[TEXTO SELECCIONADO]
=-=-=-=-=

Lo fundamental es que estas corruptelas de baja intensidad de la que ya hemos hablado en alguna ocasión y a las que tendremos que volver en otros comentarios por su enorme importancia, son extremadamente difíciles de cuantificar y menos en los resultados electorales porque su masiva penetración cotidiana está asentada y asegurada por la quíntuple función del dinero como medida del valor; medio de circulación; medio de acumulación; medio de pago y como dinero mundial. La totalidad de la vida social está determinada por esta quíntuple función del dinero, determinación tanto más omnipotente cuanto que además está desmaterializada por el perverso y reaccionario efecto del fetichismo de la mercancía.
La normalidad cotidiana con la que se acepta y practica esta «pequeña» corrupción surge de la imbricación de los factores expuestos dentro de la vida más o menos precaria, pero siempre precaria, que sufre la población explotada que vive de salario directo, social, público, diferido, indirecto. La burguesía tiene otra forma de ver y practicar la corrupción. Solamente cuando la amarga experiencia acumulada durante varios años en los que, junto a los efectos empobrecedores de la crisis, las masas van viendo que la corrupción y la podredumbre generalizadas multiplican su malestar a la vez que enriquecen a la minoría en el poder, sólo entonces empiezan a notarse los directos efectos políticos que causa la podrida realidad corrupta, pero no siempre sucede así.
La sociología no está preparada para investigar –ni tampoco quiere hacerlo– las concatenaciones entre los procesos socioeconómicos y psicopolíticos que, bajo la presión de las corrupciones múltiples, terminan influyendo en los resultados electorales. En los últimos años han emergido a la prensa tantas corrupciones soterradas durante tiempo que han sido uno de los detonantes del drástico agravamiento de la crisis internacional del nacionalismo español. Nos encontramos ante la clásica sinergia de contradicciones parciales que generan una compleja contradicción cualitativamente superior cuyo estudio exige el empleo del método dialéctico, verdadero «satán bolchevique» para el academicismo neokantiano de la sociología «neutral», subvencionada por empresas privadas y burocracias estatales. A pesar de la innegable actualidad e influencia sociopolítica y económica de la corrupción estructural, multiplicada en los últimos años, es extremadamente difícil encontrar investigaciones serias realizadas desde la sociología.

=-=-=-=-=

[ENTRADAS MOSTRADAS]
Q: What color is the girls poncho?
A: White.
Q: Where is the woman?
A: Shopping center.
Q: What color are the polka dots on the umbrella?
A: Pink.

=-=-=-=-=

[CONSIGNA A] Reproduce sin cambios el pasaje del texto sobre la corrupción que comienza con "La normalidad cotidiana" y llega hasta "siempre sucede así.".
[CONSIGNA B] Indica si cada afirmación coincide con el texto sobre la corrupción, con sí o no y las palabras del texto que lo deciden, citadas literalmente: (i) La sociología está preparada para investigar cómo las corrupciones influyen en los resultados electorales. (ii) El texto atribuye al dinero una función quíntuple. (iii) Las corruptelas de baja intensidad son fáciles de cuantificar.
[CONSIGNA C] Por favor, prosigue el texto sobre la corrupción a partir de su última oración.
Las entradas son un material aparte, sin relación con el texto.

[RESULTADO A]
La normalidad cotidiana con la que se acepta y practica esta «pequeña» corrupción surge de la imbricación de los factores expuestos dentro de la vida más o menos precaria, pero siempre precaria, que sufre la población explotada que vive de salario directo, social, público, diferido, indirecto. La burguesía tiene otra forma de ver y practicar la corrupción. Solamente cuando la amarga experiencia acumulada durante varios años en los que, junto a los efectos empobrecedores de la crisis, las masas van viendo que la corrupción y la podredumbre generalizadas multiplican su malestar a la vez que enriquecen a la minoría en el poder, sólo entonces empiezan a notarse los directos efectos políticos que causa la podrida realidad corrupta, pero no siempre sucede así.

[RESULTADO B]
(i) No: «La sociología no está preparada para investigar –ni tampoco quiere hacerlo–».
(ii) Sí: «la quíntuple función del dinero como medida del valor; medio de circulación; medio de acumulación; medio de pago y como dinero mundial».
(iii) No: «son extremadamente difíciles de cuantificar».

[RESULTADO C]
Nuestra búsqueda ha dado muy pocos resultados, exceptuando los cuatro textos que citamos, y el cursillo de verano sobre la corrupción política organizado en Donostia por la fiel UPV, utilizado por el PNV, en representación y defensa de la burguesía vasca, para emborronar el problema. Los cuatro textos son: F. Gordillo, J.M. Arana, L. Mestas y J. Salvador: «Compatibilidad y confianza entre votante y candidato ¿Es posible un sistema de votación más justo?». Psicología Política, Valencia, Nº 45, 2012, pp. 27-41. R.F. González; L.F. García y Barragán y F. Laca Arocena: «Validación de una batería para identificar el papel de la ideología en las decisiones electorales» Psicología Política, Valencia, Nº 49, 2014, pp. 59-82. Sandro Giachi: «Dimensiones sociales del fraude fiscal: confianza y moral fiscal en la España contemporánea». Revista Española de Investigaciones Sociológicas, Madrid Nº 145, 2014, pp. 73-98. Y J. Mª García Blanco: «Burbujas especulativas y crisis financieras. Una aproximación neofuncionalista», Revista Española de Investigaciones Sociológicas, Madrid Nº 150, 2015, pp. 71-88.
Dejando de lado otras críticas comunes a los cuatro artículos que nos remiten a lo arriba expuesto sobre las limitaciones de la «ciencia social», sí hay que decir que aunque sus temáticas tienen relaciones estrechas y hasta muy estrechas con la corrupción, y a pesar de que han sido escritos en unos años en los que la corrupción y las elecciones están en primera plana mediática por razones obvias, pese a ello las corrupciones no están presentes. Como si no existieran. Semejante vacío impide conocer una de las motivaciones ideológicas y psicopolíticas que están determinando el ciclo electoral en el que estamos inmersos.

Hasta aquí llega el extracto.